= Aufgaben =
(a) Fasse aus dem Thread über Linux-Spiele den Absatz, der mit „ID bietet bisher alles auch für Linux an“ beginnt, als Stichpunktliste zusammen. Die wesentlichen Fakten müssen erhalten bleiben.
(b) Gib aus dem Thread über Linux-Spiele den Abschnitt wörtlich wieder, der mit den Worten „## Bauer87 (23.“ anfängt und mit „selbst gewählten Preis.“ schließt.

======== Ausgewählter Text

# Linux Nativ Games. Eine kleine Zusammenstellung.



## zeeloo (13. Dezember 2010)

Mir würde da Postal2 und Doom3 einfallen. Könnt ihr die Liste weiterführen?

Freu mich auf eure Antworten!


----------



## m-o-m-o (14. Dezember 2010)

World of Goo
Americas Army 2
Alle UT <3
Und Oil Rush soll ja auch für Linux rauskommen 

Edit: Willkommen auf PCGHX


----------



## pyro539 (19. Dezember 2010)

Nicht zu vergessen: QUAKE LIVE


Und natürlich auch Q3A, Q4 etc., aber Quake Live hat alle abgelöst


----------



## Bauer87 (23. Dezember 2010)

ID bietet bisher alles auch für Linux an (z.B. auch ET:QW). Zudem gibt es viele Indy-Games für Linux. Im Horror-Bereich z.B. die Penumbra-Reihe. Unter The Humble Indie Bundle #2 (pay what you want for five awesome indie games) gibt es zur Zeit welche zu einem selbst gewählten Preis.


Eine recht umfangreiche (aber unvollständige, auch wenn einige Windows-Jünger das wundern wird) Liste gibt es hier:
Spiele Vorstellungen ? Spielen-unter-Linux Wiki


----------



## zeeloo (4. Januar 2011)

Danke für die Antworten!
Hatte ganz vergessen das ich diesen Thread gestartet hatte  
....bin jetzt nur durch Zufall hier wieder drauf gekommen


----------

================
======== Datenteil

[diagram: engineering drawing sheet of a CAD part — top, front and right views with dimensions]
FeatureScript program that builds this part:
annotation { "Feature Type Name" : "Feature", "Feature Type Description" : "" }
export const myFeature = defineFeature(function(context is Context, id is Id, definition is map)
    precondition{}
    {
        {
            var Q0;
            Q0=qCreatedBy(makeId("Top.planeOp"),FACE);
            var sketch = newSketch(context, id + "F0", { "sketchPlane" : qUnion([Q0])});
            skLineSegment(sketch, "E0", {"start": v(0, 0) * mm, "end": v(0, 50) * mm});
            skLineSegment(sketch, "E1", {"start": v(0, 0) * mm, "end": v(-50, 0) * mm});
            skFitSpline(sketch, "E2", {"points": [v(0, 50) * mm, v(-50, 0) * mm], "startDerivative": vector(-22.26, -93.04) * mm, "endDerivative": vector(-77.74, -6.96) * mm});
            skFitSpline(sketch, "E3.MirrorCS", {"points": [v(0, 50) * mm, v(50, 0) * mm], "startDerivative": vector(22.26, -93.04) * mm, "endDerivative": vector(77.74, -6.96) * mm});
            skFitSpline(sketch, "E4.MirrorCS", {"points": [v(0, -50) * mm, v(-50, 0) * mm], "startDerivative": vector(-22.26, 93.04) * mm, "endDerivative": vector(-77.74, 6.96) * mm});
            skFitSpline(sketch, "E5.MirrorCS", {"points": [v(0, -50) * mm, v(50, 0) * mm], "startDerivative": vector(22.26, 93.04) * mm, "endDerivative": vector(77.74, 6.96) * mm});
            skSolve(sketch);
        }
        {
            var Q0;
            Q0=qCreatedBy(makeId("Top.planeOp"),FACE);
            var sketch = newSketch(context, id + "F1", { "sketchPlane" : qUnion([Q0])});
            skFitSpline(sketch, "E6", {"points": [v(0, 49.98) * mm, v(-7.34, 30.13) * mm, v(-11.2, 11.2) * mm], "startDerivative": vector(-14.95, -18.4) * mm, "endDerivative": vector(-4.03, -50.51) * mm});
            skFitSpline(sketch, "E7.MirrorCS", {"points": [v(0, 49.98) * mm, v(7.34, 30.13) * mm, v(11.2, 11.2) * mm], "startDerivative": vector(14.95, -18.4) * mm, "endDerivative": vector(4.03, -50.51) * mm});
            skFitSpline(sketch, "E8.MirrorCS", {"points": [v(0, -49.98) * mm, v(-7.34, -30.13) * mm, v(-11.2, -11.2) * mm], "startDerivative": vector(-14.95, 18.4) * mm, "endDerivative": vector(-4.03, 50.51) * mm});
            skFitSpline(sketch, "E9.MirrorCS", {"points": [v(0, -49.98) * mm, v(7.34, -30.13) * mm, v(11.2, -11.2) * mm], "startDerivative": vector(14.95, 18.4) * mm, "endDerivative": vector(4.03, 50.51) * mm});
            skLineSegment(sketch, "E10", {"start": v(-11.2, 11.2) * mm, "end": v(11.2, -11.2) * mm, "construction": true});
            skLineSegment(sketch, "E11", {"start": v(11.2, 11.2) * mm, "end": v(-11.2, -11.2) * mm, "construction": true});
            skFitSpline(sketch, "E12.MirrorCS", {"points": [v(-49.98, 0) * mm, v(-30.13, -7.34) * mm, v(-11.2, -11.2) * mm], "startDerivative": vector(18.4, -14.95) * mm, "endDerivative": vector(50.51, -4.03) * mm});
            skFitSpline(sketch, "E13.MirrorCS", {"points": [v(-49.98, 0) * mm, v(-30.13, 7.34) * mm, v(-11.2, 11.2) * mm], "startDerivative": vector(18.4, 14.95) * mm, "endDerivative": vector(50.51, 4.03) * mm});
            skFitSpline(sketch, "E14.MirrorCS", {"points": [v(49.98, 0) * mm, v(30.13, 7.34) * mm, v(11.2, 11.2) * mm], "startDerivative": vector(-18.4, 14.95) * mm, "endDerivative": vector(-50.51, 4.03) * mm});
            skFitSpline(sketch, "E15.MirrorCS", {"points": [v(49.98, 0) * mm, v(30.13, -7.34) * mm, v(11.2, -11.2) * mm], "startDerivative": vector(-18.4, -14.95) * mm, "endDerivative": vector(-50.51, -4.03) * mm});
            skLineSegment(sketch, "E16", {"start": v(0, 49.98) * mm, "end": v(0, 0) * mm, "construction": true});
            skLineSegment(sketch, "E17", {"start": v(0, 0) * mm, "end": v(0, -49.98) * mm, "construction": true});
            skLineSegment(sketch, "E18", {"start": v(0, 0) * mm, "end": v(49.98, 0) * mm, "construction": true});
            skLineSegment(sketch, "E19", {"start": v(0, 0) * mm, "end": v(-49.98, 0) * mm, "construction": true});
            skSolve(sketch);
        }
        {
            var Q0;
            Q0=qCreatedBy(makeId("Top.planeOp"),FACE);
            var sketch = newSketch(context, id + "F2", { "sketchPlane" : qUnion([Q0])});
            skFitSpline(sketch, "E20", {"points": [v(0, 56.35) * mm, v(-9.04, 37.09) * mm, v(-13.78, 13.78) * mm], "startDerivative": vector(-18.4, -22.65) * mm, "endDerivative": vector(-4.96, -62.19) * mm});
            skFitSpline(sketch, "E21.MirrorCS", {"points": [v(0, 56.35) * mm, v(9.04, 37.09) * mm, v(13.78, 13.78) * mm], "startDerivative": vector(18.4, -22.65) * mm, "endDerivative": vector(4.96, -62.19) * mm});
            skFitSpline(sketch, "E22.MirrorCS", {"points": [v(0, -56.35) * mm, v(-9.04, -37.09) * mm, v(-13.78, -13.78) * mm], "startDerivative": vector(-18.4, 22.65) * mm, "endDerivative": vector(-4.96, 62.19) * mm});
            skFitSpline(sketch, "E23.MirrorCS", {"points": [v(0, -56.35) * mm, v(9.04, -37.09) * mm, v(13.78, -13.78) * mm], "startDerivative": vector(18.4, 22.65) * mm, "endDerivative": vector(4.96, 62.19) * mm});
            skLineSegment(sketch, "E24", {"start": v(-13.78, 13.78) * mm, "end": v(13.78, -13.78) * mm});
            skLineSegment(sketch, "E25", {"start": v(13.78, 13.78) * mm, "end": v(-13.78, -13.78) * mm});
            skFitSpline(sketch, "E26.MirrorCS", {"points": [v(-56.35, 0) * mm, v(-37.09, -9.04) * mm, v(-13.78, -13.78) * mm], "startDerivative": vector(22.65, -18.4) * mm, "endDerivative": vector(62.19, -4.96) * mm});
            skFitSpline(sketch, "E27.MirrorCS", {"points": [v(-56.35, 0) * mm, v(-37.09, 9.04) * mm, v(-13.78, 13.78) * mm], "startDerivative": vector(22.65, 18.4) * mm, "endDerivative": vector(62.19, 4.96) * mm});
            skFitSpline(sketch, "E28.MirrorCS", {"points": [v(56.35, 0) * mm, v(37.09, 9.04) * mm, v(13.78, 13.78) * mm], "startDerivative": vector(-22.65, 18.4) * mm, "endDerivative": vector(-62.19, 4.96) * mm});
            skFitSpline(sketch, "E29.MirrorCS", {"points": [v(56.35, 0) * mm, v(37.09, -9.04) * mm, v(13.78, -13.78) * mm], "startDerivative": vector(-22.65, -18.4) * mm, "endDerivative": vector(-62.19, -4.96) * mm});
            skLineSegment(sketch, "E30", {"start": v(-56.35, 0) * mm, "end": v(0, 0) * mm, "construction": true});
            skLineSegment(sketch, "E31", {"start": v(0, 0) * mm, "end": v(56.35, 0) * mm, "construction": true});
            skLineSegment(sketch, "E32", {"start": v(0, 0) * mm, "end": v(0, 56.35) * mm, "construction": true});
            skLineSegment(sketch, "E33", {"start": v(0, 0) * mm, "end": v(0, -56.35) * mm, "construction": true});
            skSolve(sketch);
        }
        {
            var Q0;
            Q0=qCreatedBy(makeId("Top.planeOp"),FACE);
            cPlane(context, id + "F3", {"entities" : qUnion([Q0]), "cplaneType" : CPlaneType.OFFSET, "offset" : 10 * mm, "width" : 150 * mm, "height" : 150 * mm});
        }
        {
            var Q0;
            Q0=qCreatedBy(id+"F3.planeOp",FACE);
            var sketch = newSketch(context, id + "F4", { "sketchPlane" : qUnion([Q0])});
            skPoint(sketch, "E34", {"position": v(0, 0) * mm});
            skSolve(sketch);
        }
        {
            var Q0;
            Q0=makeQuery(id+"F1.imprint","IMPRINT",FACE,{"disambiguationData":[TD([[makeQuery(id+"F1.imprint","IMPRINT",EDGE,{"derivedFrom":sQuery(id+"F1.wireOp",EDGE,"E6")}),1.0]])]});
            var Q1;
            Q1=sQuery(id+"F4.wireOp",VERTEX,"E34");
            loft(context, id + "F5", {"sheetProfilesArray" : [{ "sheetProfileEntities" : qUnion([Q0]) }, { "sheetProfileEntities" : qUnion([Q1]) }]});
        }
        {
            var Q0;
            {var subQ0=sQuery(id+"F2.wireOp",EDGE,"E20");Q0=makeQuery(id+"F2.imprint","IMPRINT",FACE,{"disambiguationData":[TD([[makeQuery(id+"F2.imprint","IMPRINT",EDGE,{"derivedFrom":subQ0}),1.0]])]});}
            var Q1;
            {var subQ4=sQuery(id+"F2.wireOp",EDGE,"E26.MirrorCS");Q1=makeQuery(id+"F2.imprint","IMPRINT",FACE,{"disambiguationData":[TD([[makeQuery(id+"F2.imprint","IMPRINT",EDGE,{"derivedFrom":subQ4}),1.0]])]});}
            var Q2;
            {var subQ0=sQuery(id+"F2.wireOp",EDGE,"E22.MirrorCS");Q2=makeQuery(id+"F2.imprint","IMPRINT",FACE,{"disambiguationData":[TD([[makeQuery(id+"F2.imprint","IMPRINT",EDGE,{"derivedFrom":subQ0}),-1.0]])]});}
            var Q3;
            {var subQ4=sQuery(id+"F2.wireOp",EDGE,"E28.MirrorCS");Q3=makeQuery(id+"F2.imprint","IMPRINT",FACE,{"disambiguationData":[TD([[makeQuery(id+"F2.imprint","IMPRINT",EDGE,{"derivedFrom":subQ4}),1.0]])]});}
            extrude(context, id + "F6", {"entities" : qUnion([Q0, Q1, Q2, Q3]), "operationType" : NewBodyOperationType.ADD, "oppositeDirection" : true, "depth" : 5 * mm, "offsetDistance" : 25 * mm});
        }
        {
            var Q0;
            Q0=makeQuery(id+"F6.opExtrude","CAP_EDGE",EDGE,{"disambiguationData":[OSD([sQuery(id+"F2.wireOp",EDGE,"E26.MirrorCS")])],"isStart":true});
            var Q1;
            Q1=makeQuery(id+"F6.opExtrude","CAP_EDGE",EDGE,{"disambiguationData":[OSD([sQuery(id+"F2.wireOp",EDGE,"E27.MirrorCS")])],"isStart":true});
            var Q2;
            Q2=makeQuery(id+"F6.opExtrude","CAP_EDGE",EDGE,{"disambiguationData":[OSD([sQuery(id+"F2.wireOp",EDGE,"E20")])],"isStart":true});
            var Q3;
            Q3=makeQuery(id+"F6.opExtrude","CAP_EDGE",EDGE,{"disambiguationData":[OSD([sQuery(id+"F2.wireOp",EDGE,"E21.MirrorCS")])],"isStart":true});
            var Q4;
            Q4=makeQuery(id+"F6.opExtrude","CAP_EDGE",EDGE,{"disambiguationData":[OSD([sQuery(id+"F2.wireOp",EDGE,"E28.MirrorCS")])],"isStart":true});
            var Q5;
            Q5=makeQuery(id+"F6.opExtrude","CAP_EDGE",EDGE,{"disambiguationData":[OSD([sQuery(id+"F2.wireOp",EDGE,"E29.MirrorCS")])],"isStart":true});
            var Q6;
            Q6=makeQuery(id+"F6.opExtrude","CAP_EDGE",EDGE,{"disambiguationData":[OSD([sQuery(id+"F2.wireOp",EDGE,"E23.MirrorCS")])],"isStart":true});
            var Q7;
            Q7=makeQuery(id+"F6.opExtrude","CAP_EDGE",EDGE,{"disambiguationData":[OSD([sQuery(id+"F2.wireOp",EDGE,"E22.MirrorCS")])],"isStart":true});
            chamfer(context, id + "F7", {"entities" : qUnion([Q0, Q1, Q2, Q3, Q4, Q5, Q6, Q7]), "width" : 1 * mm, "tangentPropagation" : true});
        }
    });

================

= Lösungen =
(a)
- ID bietet bisher alles auch für Linux an, z. B. ET:QW.
- Für Linux gibt es viele Indy-Games, im Horror-Bereich etwa die Penumbra-Reihe.
- Im Humble Indie Bundle #2 gibt es zurzeit einige davon zu einem selbst gewählten Preis.

(b)
## Bauer87 (23. Dezember 2010)

ID bietet bisher alles auch für Linux an (z.B. auch ET:QW). Zudem gibt es viele Indy-Games für Linux. Im Horror-Bereich z.B. die Penumbra-Reihe. Unter The Humble Indie Bundle #2 (pay what you want for five awesome indie games) gibt es zur Zeit welche zu einem selbst gewählten Preis.